REQUIREMENT
Search the data for "assign". Each line containing it is to be copied.

***** LISTED RECORDS

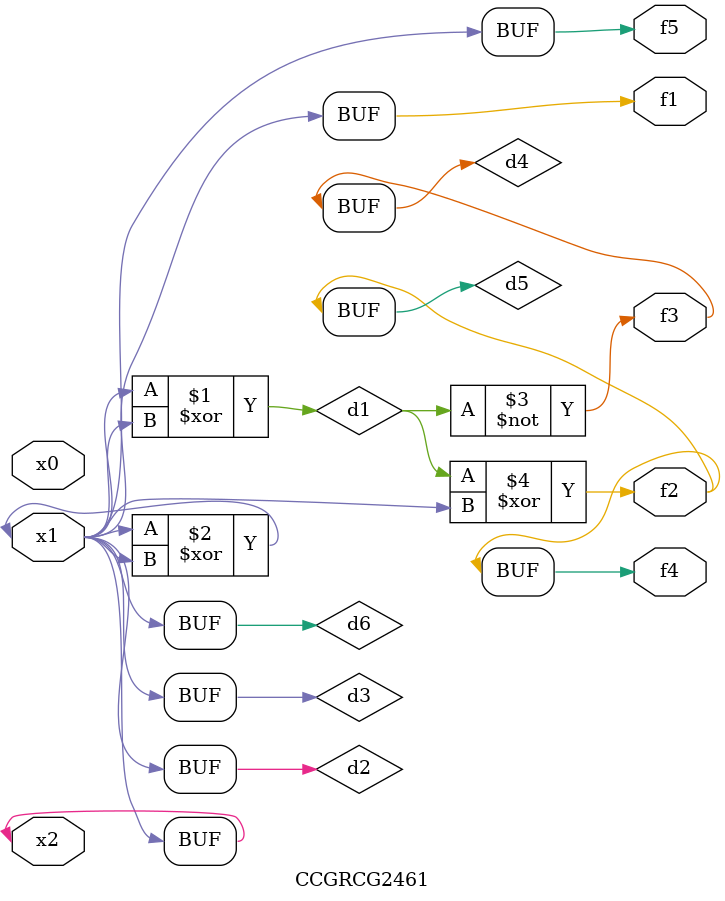
<source format=v>
module CCGRCG2461(
	input x0, x1, x2,
	output f1, f2, f3, f4, f5
);

	wire d1, d2, d3, d4, d5, d6;

	xor (d1, x1, x2);
	buf (d2, x1, x2);
	xor (d3, x1, x2);
	nor (d4, d1);
	xor (d5, d1, d2);
	buf (d6, d2, d3);
	assign f1 = d6;
	assign f2 = d5;
	assign f3 = d4;
	assign f4 = d5;
	assign f5 = d6;
endmodule

</source>
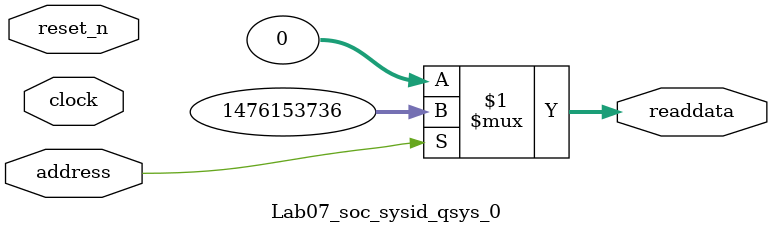
<source format=v>

`timescale 1ns / 1ps
// synthesis translate_on

// turn off superfluous verilog processor warnings 
// altera message_level Level1 
// altera message_off 10034 10035 10036 10037 10230 10240 10030 

module Lab07_soc_sysid_qsys_0 (
               // inputs:
                address,
                clock,
                reset_n,

               // outputs:
                readdata
             )
;

  output  [ 31: 0] readdata;
  input            address;
  input            clock;
  input            reset_n;

  wire    [ 31: 0] readdata;
  //control_slave, which is an e_avalon_slave
  assign readdata = address ? 1476153736 : 0;

endmodule




</source>
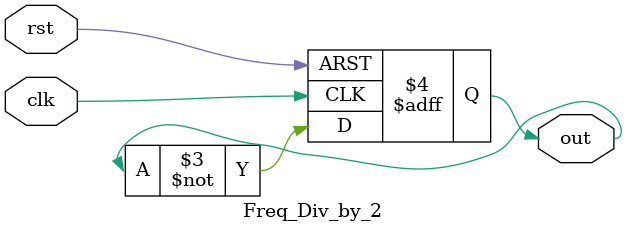
<source format=v>
module Freq_Div_by_2(
    input clk,
    input rst,
    output reg out
    );
    
    always @(posedge clk or negedge rst)
    if (!rst)
        out <= 0;
    else
        out <= ~out;
endmodule

</source>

**********

WRITTEN RESPONSE
	assign f1 = d6;
	assign f2 = d5;
	assign f3 = d4;
	assign f4 = d5;
	assign f5 = d6;
  assign readdata = address ? 1476153736 : 0;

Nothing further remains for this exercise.